Records for the task:
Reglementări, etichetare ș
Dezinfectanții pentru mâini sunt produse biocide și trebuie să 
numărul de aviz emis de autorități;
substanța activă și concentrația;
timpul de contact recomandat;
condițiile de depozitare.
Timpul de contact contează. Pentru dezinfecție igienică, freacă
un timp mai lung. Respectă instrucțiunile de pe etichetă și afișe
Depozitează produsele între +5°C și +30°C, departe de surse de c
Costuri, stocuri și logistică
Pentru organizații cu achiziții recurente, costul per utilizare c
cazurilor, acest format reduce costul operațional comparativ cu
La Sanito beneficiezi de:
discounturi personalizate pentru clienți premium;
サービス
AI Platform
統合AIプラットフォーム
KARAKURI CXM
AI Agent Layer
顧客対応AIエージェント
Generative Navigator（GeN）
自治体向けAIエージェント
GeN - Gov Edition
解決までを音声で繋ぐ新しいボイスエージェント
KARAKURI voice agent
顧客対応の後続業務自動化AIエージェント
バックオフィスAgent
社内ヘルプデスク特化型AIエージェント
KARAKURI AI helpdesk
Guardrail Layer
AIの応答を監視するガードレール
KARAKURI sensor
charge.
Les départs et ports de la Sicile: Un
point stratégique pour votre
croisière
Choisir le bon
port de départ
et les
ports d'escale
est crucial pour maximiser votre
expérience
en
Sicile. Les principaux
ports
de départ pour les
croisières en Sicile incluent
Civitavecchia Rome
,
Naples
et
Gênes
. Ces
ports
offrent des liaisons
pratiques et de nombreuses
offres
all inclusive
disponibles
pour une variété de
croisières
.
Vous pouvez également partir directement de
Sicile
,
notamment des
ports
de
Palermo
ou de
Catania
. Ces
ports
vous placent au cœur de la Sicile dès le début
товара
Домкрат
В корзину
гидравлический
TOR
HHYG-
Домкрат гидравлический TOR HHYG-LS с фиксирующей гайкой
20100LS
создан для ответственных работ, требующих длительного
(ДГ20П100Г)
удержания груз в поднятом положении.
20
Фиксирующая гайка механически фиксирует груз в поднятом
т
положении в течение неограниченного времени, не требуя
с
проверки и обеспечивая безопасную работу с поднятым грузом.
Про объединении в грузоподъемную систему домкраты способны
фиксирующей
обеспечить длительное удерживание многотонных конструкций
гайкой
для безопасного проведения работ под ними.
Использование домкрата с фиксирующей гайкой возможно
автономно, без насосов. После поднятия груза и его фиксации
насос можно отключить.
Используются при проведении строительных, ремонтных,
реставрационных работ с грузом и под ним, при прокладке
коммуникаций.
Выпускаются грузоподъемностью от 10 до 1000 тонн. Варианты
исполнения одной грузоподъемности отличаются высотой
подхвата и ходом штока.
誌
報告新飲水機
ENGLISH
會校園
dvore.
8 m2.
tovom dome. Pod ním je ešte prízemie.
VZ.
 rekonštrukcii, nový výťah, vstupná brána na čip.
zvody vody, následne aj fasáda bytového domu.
--
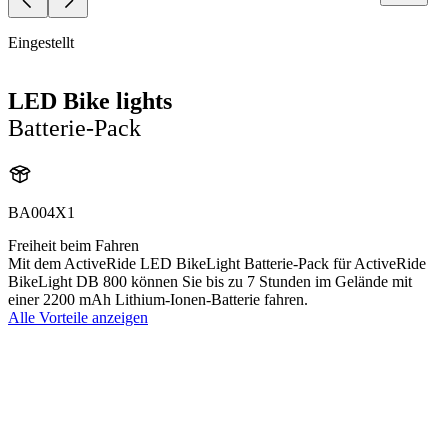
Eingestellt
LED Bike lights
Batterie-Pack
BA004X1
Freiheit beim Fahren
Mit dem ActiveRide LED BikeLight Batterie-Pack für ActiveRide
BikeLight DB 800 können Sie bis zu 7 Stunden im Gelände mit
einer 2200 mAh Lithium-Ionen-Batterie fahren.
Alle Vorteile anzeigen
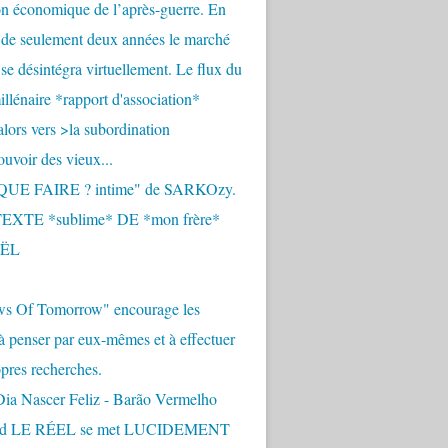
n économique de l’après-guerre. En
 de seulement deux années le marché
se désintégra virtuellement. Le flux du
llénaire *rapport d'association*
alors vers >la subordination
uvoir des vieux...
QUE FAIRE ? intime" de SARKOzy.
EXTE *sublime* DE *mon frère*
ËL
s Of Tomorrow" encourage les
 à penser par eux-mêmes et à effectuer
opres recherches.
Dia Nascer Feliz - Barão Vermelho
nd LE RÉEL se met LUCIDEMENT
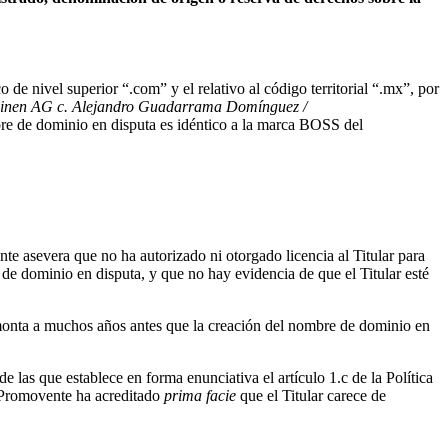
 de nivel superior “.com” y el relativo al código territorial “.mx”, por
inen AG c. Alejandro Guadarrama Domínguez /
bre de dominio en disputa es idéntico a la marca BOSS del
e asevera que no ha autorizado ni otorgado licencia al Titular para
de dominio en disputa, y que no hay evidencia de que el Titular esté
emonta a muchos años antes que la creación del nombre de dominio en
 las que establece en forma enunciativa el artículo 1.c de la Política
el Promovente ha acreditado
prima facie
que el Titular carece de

How to complete this task:
Working through the records, copy each line in which the word "pour" appears.

Task solution:
point stratégique pour votre
est crucial pour maximiser votre
de départ pour les
pour une variété de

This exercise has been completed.